Integrated care systems will have easier access to the latest technology under NHS England’s plans to refresh its flagship purchasing vehicle, which is used by trusts to buy technology services.
The arm’s-length body wants to create an “innovation greenhouse” which will provide faster routes for ICSs to “tried and tested innovations for patients, populations and NHS staff”, according to documents issued to suppliers.
NHSE hopes to achieve this by adding a new lot to its Health Systems Support Framework, which was set up last year as a “one stop shop” for sustainability and transformation partnerships and ICSs looking to buy consultancy and technology services.
The framework’s scope includes population health management, electronic patient records, local health and care records, analytics, and a range of support services for demand management, capacity planning and medicines optimisation.
The framework has previously attracted some controversy, with critics saying it was “rushed” and favoured larger companies.
Fifteen contracts have been awarded through the framework since its establishment and 11 further procurements are currently ongoing, covering £54m of spend in total. Last year, NHSE estimated business worth £300m would be done through the framework over four years.
However, trusts do not have to use the framework when buying technology.
NHSE said the innovation greenhouse, which is how the organisation is describing the new lot, would “enable innovative solutions that have a significant impact on outcomes in the NHS to be rapidly scaled”.
The lot would include an assessment process that “allows existing accreditations to be carried forward into the bid process”, NHSE’s briefing paper to suppliers stated (attached below).
Examples of the anticipated innovations include initiatives like the NHS test beds programme and the NHS innovation accelerator. Part of the lot might be designed to attract “innovative organisations and small to medium sized businesses”.

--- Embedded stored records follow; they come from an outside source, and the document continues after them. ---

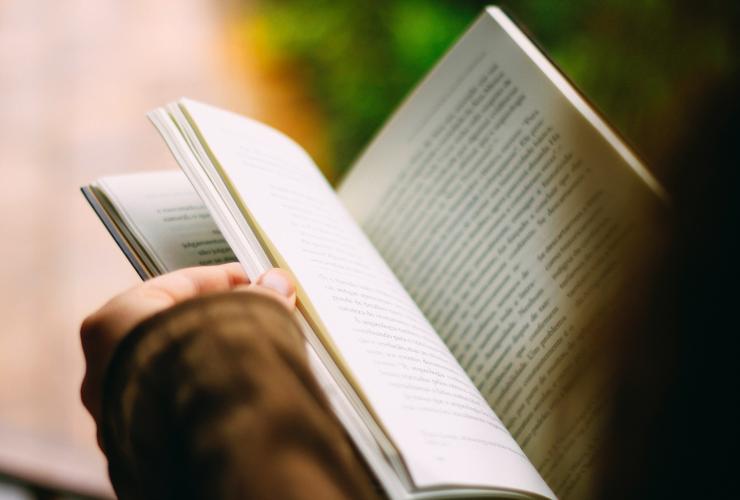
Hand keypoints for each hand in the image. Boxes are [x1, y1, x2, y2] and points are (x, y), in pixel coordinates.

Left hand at [80, 263, 295, 427]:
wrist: (206, 450)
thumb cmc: (204, 378)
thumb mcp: (242, 317)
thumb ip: (258, 297)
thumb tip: (276, 284)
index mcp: (112, 324)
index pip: (173, 286)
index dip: (221, 279)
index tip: (252, 281)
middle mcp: (103, 370)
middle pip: (171, 329)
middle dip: (217, 322)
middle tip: (257, 316)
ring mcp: (117, 413)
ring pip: (173, 372)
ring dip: (214, 359)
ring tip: (256, 354)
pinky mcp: (138, 448)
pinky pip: (177, 409)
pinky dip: (206, 396)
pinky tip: (238, 391)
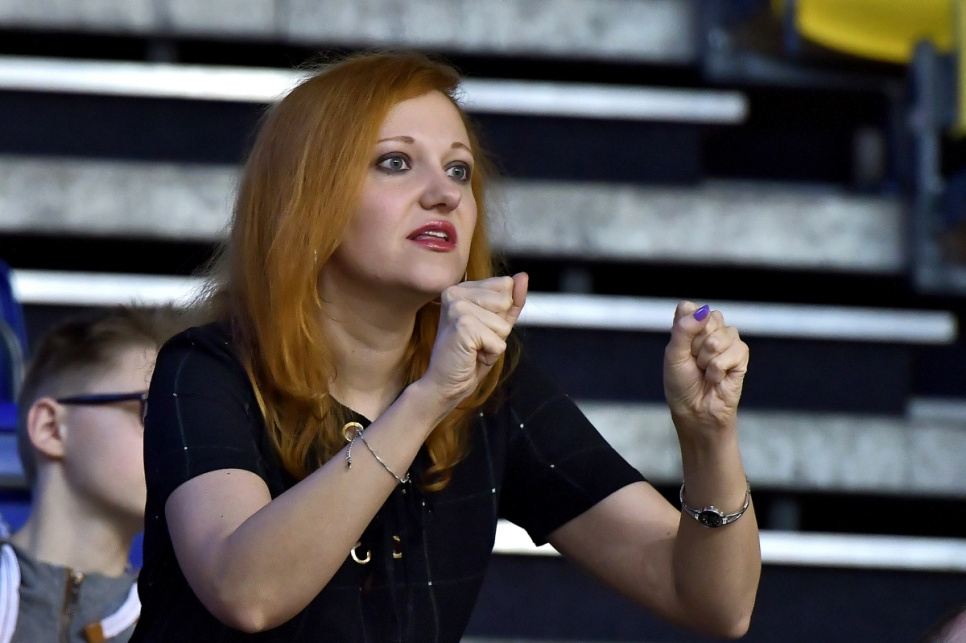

Several other changes to the framework are also planned, including:
- NHSE want to test suppliers’ capabilities “more rigorously” based on “demonstrable use of data” when looking at intelligence and analytical tools;
- A new set of suppliers will be accredited for services tailored towards primary care networks and integrated care providers;
- To get on the framework, it is envisaged that suppliers will be tested once against a set of “core capabilities” (such as interoperability standards and financial stability) rather than against specific services; and
- Extensions to the framework so it covers e-rostering, workforce management and transfer of care.
NHSE has proposed the changes after discussions with NHSX and reviewing NHS policy documents published in the last year, including the NHS long-term plan. It expects to re-open applications to join the framework in mid-October, although this could change depending on the level and content of feedback from suppliers.
Suppliers already on the framework will not be removed so long as they can prove they have retained the capabilities which allowed them to be added to the framework last year. However, they will need to submit a bid to be accredited for services covered by new lots or new criteria within lots.